Work to be completed: In the records below, begin at the line containing "mỹ tại nhà mới của các bé đường" and end at the line containing "Signal: chauchau774.74"; quote every line in that span exactly, including both boundary lines, and no others.

Information provided:
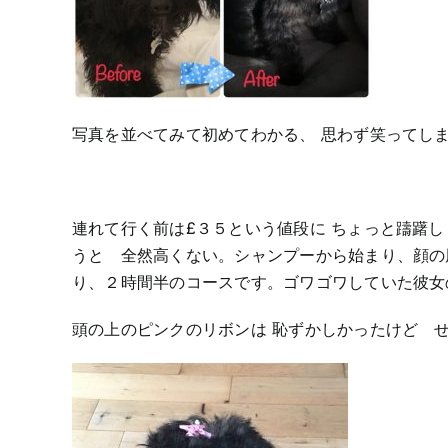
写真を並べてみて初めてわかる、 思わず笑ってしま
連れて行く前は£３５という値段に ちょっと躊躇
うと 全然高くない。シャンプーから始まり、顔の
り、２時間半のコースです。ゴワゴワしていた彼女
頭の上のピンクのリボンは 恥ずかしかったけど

--

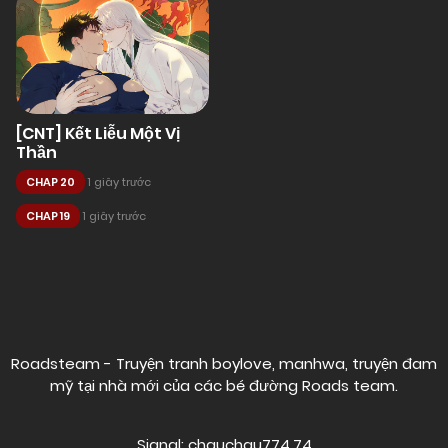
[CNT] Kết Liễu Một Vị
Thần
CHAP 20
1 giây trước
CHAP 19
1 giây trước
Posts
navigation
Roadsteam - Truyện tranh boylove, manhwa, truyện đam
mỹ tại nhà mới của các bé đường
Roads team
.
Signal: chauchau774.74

Exercise result:
mỹ tại nhà mới của các bé đường
Roads team
.
Signal: chauchau774.74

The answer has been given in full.